Write what comes next in the text about green crabs and the Great Marsh, picking up after its final sentence.

BEGIN Document text

One green crab can eat 40 half-inch clams a day, or 30 small oysters. A half-acre wild mussel bed in Plum Island Sound, that locals considered an easy visit for a bushel of mussels, is gone, according to Rowley Shellfish Commissioner Jack Grundstrom. 

Green crabs also destroy native eel grass, a critical nursery for marine life, by burrowing into the mud, thus shredding the grasses at their base. Grundstrom actually points his 83-year-old finger right at green crabs for the collapse of the entire fishing industry, as these voracious beasts are devouring the food chain at its base.  

“Most of the food for the entire ecosystem comes from the North Shore’s Great Marsh,” he said.

The Great Marsh is the largest continuous stretch of salt marsh in New England, including more than 20,000 acres of marsh, barrier beach, tidal river, estuary, mud flat and upland islands across the North Shore, from Gloucester to Salisbury.

END Document text
BEGIN Extracted information

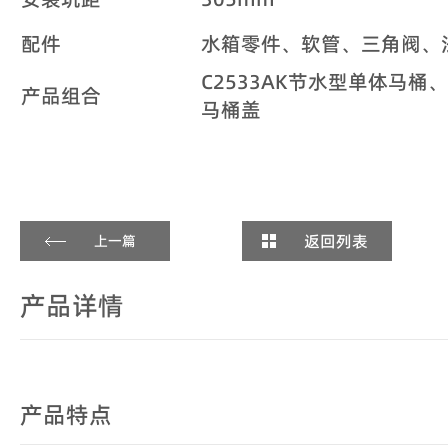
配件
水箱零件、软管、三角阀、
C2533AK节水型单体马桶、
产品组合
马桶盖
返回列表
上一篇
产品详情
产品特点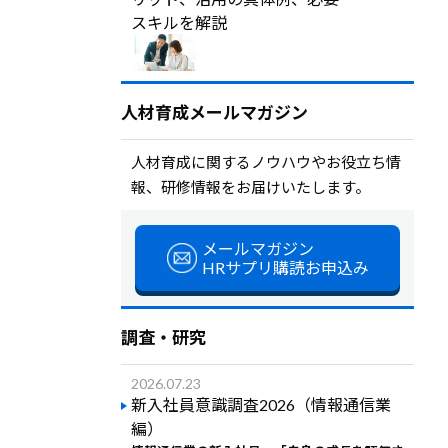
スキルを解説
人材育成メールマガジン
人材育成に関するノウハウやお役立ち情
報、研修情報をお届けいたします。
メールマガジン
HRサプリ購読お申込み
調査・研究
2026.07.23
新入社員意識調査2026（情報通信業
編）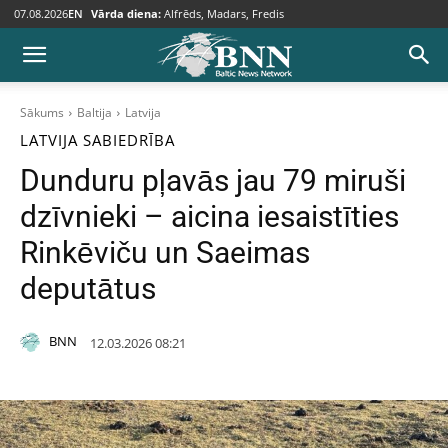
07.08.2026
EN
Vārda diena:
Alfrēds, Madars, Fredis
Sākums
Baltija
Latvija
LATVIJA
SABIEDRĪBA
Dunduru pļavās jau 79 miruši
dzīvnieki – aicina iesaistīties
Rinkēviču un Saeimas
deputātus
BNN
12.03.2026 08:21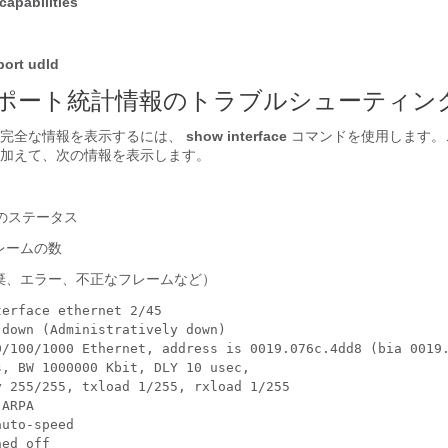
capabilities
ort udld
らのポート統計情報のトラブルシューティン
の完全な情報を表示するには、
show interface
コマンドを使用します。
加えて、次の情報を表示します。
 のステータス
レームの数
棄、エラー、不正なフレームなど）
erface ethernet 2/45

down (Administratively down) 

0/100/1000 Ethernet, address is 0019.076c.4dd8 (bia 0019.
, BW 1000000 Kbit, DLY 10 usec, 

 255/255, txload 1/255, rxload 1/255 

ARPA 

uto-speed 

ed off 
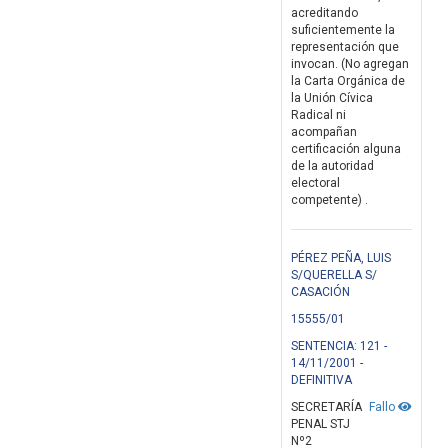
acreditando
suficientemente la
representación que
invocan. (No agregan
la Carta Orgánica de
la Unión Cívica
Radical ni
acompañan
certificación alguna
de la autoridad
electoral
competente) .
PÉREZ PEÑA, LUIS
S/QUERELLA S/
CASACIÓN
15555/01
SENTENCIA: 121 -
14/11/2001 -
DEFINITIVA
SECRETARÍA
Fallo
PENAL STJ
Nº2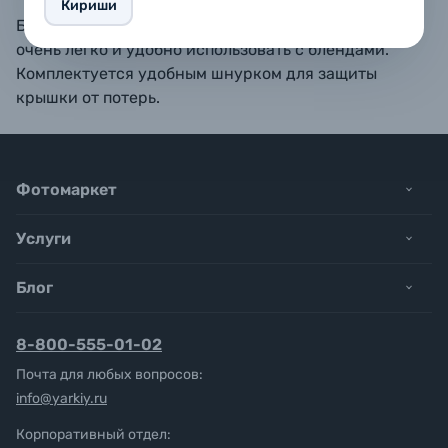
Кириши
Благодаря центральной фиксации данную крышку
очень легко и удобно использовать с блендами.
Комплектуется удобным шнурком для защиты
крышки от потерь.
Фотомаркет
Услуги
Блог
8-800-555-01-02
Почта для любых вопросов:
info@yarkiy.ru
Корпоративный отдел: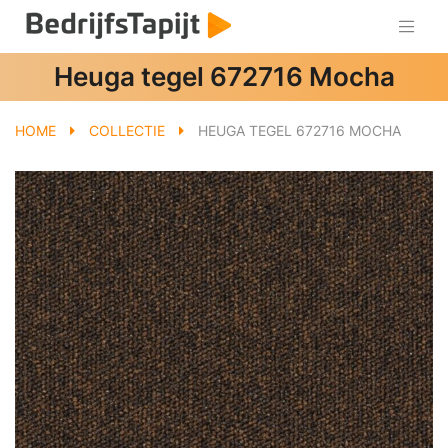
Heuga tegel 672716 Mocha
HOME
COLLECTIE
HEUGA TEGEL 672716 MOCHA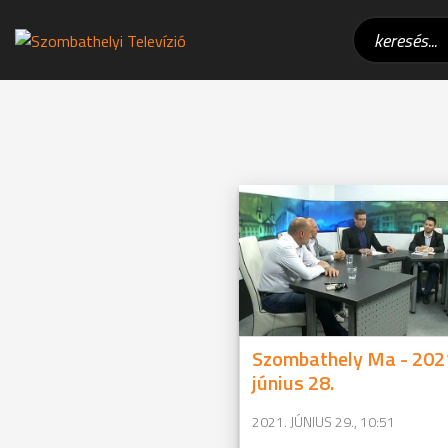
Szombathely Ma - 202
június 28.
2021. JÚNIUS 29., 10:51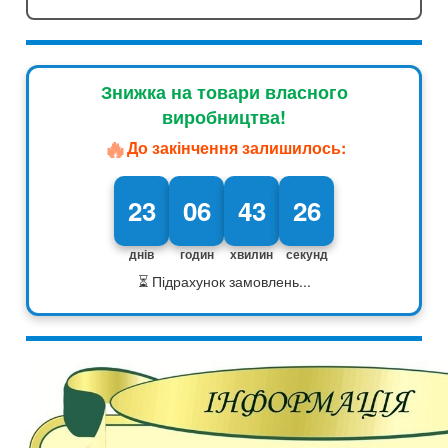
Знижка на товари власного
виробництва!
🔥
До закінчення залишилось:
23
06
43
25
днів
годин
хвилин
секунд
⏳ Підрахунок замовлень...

END Extracted information

**Answer to the problem:**
“Once that food is cut off, as green crabs are doing, all of our fishing culture is destroyed,” Grundstrom said.

Beal cites green crabs’ almost amazing tolerance for temperature and salinity fluctuations. Adult crabs can even live out of water for up to 10 days at summer temperatures. On the crustacean’s awesome vitality, Beal’s green crab paper, presented at the Maine summit, states, “Gregarious behavior encourages sexual encounter rates.” Green crabs reproduce like mad. 

Grundstrom explains a popular theory on why the green crabs, after making trouble for centuries, are now such a critical problem.  

“There had been a theory circulating for years that clams did very well after a harsh winter, believing that those hard conditions took a ‘skim’ off the mud flats, making it easier for the clams to burrow,” he said. 

Now, people believe that the clams did better after harsh winters because the green crabs didn’t, giving the clams a break for a couple of years.

The current theory is, according to Grundstrom, that a new strain of green crabs can withstand even lower temperatures. The new strain is crossbreeding with the old crabs and is able to survive harsher conditions. While some fishermen trapping crabs this year actually believe there really are fewer, because of last winter’s heavy toll, most people in the industry anticipate disaster ahead, and soon.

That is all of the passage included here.